Secondo episodio, la Opel. Anche in questo caso, come se la cosa non li riguardasse, i sindacati italiani sono stati zitti. Solo Guglielmo Epifani, in alcune occasioni, ha alzato la voce, solitario come un muezzin nel deserto. Unica eco, quella di Scajola, che da vecchio democristiano di una regione, la Liguria, una volta a alta densità operaia, conosce gli effetti dolorosi delle ristrutturazioni: l’acquisizione della Opel da parte della Fiat, molto giusta dal punto di vista industriale, qualche conseguenza per i lavoratori l’avrebbe comportata di certo. Andava fatta: ma parlarne un po’ prima non sarebbe stato male. Non chiedetevi perché alle prossime elezioni gli operai voteranno Lega.
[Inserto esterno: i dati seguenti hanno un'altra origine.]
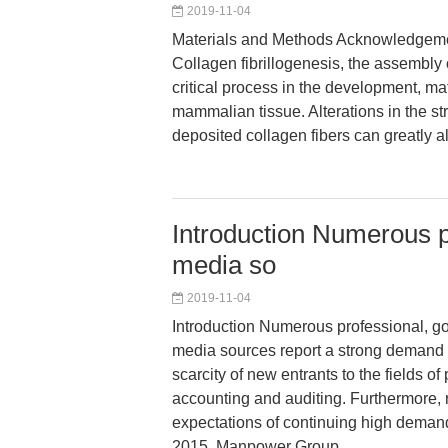
2019-11-04
Materials and Methods Acknowledgemen
Collagen fibrillogenesis, the assembly o
critical process in the development, mat
mammalian tissue. Alterations in the s
deposited collagen fibers can greatly alt
Introduction Numerous 
media so
2019-11-04
Introduction Numerous professional, g
media sources report a strong demand 
scarcity of new entrants to the fields of
accounting and auditing. Furthermore,
expectations of continuing high demand
2015, Manpower Group,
Intanto i tedeschi alzavano le barricate, dicevano a chiare lettere che loro proprio la Fiat non la volevano e inducevano la pragmatica Merkel a una scelta talmente sbagliata che non si è mai realizzata.Alla fine, la beffa per i tedeschi: Gm, i cui conti nel frattempo sono migliorati, ha rinunciato a vendere Opel e ha detto che ristrutturerà in proprio: alla fine i lavoratori tedeschi pagheranno l’intero prezzo (a meno di sussidi che comunque pagheranno i contribuenti) e si sarà persa l’occasione di mettere assieme una casa automobilistica europea competitiva.
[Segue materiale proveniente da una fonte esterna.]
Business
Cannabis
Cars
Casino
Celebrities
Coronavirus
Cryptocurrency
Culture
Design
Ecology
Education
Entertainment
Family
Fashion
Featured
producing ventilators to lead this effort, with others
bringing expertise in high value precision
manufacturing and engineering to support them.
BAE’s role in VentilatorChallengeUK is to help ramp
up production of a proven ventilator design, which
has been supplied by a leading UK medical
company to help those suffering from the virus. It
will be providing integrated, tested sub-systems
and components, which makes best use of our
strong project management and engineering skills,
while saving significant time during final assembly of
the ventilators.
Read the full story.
La morale di questa storiella: quando le parti di un sistema non svolgono in modo appropriato la loro funzione, il male viene a tutti; i sindacati tedeschi hanno fatto troppo i politici dettando la linea al governo, quelli italiani hanno fatto troppo i politici, inseguendo Berlusconi nel mestiere in cui è imbattibile, quello del virtuale televisivo e hanno fatto troppo poco i sindacati; alla fine pagheranno i lavoratori.

Le conseguenze elettorali di tutto questo le peseremo a primavera.